▸ **Task objective**
Output, word for word, the lines of the records starting at the line containing "比如我写：alert(a),那么a的值就被我拿到了，并且使用了。" and ending at the last line of the records.

▸ **Data to examine**
#####
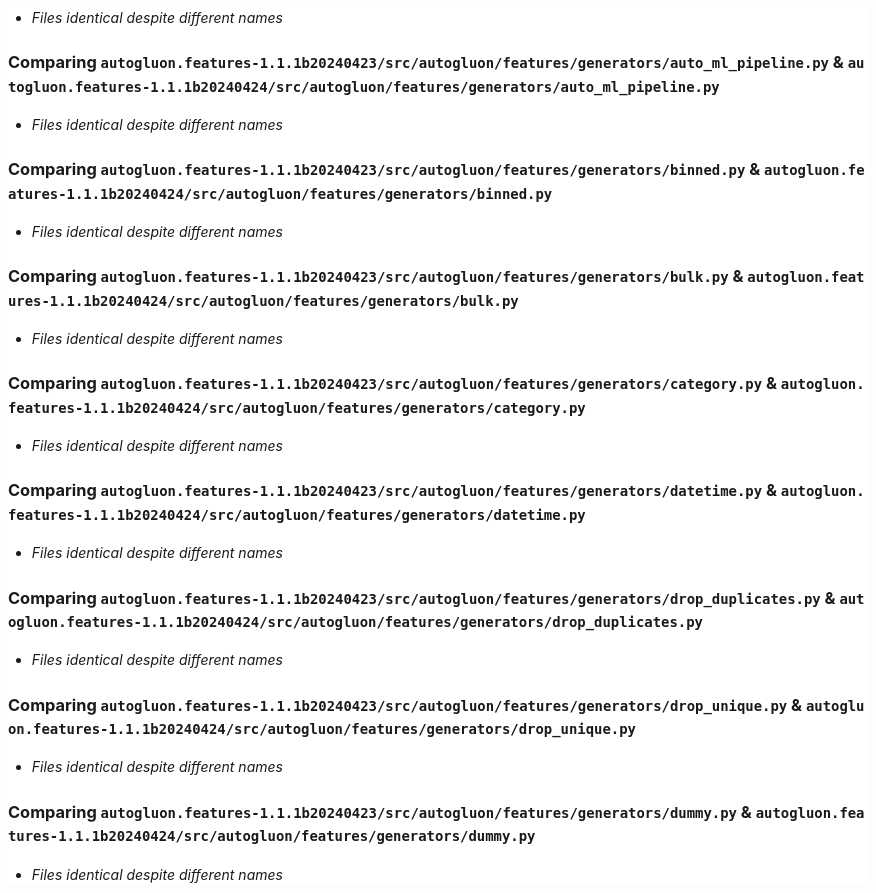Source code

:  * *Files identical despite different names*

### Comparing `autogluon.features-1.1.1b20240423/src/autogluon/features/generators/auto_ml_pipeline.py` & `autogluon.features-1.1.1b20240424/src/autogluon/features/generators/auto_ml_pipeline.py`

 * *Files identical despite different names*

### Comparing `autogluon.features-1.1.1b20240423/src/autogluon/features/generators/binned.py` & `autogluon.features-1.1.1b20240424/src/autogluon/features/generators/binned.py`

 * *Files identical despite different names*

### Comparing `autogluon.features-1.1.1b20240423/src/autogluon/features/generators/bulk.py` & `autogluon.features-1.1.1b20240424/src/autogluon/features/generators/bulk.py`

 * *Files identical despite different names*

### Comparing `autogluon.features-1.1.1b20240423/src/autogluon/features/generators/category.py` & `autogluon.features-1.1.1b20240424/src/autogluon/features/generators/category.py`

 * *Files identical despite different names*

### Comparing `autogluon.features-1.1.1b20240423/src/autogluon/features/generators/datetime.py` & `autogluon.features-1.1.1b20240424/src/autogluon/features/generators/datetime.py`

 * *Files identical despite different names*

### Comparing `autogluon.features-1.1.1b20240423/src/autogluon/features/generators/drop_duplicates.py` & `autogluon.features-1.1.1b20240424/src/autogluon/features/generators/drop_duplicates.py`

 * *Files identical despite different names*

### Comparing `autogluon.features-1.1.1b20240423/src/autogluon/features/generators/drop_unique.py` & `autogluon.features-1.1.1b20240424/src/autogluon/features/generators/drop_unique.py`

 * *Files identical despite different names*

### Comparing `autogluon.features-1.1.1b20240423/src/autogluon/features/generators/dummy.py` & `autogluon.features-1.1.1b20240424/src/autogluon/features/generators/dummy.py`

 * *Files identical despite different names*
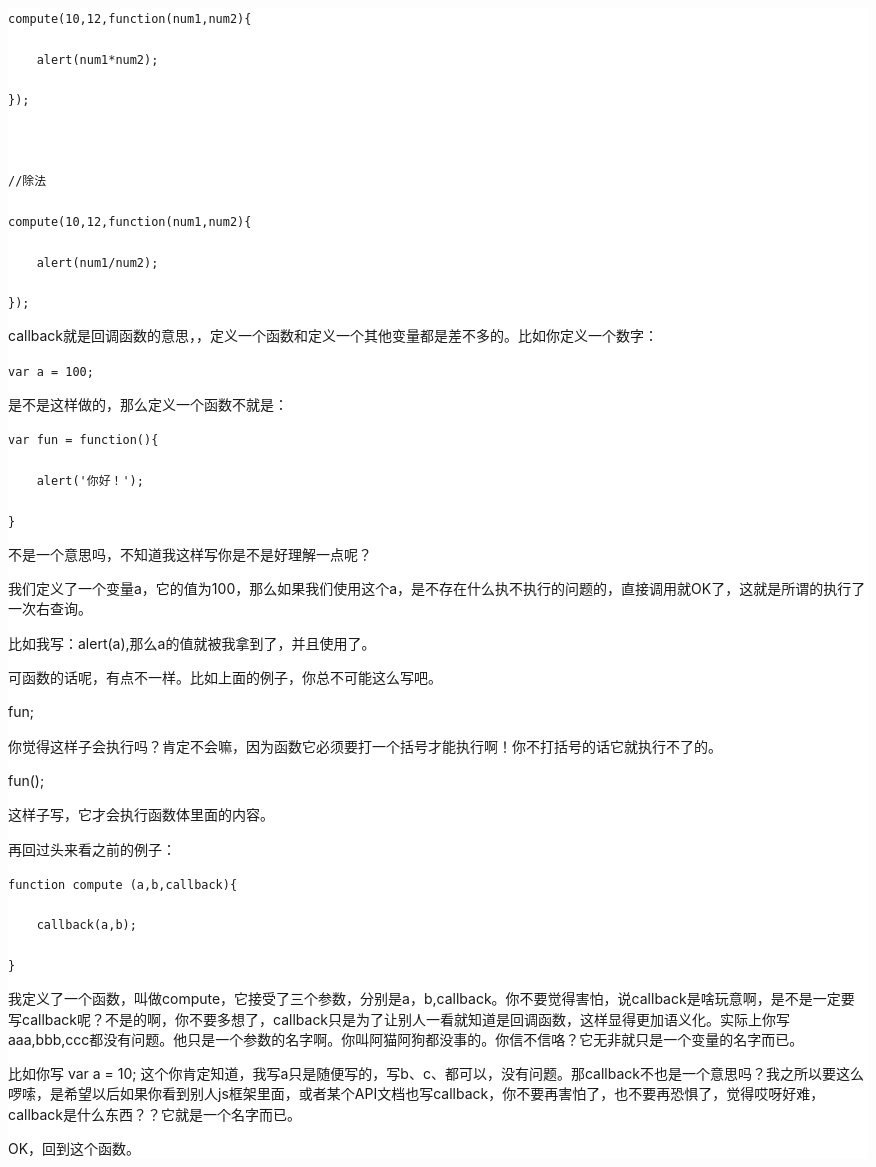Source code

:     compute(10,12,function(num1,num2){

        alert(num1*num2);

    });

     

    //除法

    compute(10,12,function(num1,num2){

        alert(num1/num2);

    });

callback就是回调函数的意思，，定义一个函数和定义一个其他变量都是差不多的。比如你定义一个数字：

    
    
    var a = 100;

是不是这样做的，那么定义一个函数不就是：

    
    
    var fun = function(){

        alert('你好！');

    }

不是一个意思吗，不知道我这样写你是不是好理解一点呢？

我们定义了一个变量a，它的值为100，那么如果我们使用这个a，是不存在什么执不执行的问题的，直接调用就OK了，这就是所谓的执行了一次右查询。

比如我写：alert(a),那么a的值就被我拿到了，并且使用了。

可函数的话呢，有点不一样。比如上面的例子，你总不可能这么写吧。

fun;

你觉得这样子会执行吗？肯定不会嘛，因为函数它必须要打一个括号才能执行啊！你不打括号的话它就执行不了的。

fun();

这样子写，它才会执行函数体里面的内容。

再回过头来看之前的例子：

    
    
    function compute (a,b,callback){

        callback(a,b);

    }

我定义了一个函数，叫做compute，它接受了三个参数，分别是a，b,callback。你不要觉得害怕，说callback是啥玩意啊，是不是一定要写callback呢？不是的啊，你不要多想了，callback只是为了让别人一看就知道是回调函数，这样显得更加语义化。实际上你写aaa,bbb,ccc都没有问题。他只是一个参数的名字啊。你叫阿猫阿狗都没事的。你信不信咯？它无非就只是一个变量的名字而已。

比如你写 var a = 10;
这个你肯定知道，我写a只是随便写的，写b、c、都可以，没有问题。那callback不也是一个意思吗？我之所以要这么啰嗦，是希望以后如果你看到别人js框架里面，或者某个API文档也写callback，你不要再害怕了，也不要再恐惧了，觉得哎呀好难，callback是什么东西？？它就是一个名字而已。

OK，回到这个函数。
#####
▸ **The completed task**
比如我写：alert(a),那么a的值就被我拿到了，并且使用了。

可函数的话呢，有点不一样。比如上面的例子，你总不可能这么写吧。

fun;

你觉得这样子会执行吗？肯定不会嘛，因为函数它必须要打一个括号才能执行啊！你不打括号的话它就执行不了的。

fun();

这样子写，它才会执行函数体里面的内容。

再回过头来看之前的例子：

    
    
    function compute (a,b,callback){

        callback(a,b);

    }

我定义了一个函数，叫做compute，它接受了三个参数，分别是a，b,callback。你不要觉得害怕，说callback是啥玩意啊，是不是一定要写callback呢？不是的啊，你不要多想了，callback只是为了让别人一看就知道是回调函数，这样显得更加语义化。实际上你写aaa,bbb,ccc都没有问题。他只是一个参数的名字啊。你叫阿猫阿狗都没事的。你信不信咯？它无非就只是一个变量的名字而已。

比如你写 var a = 10;
这个你肯定知道，我写a只是随便写的，写b、c、都可以，没有问题。那callback不也是一个意思吗？我之所以要这么啰嗦，是希望以后如果你看到别人js框架里面，或者某个API文档也写callback，你不要再害怕了，也不要再恐惧了，觉得哎呀好难，callback是什么东西？？它就是一个名字而已。

OK，回到这个函数。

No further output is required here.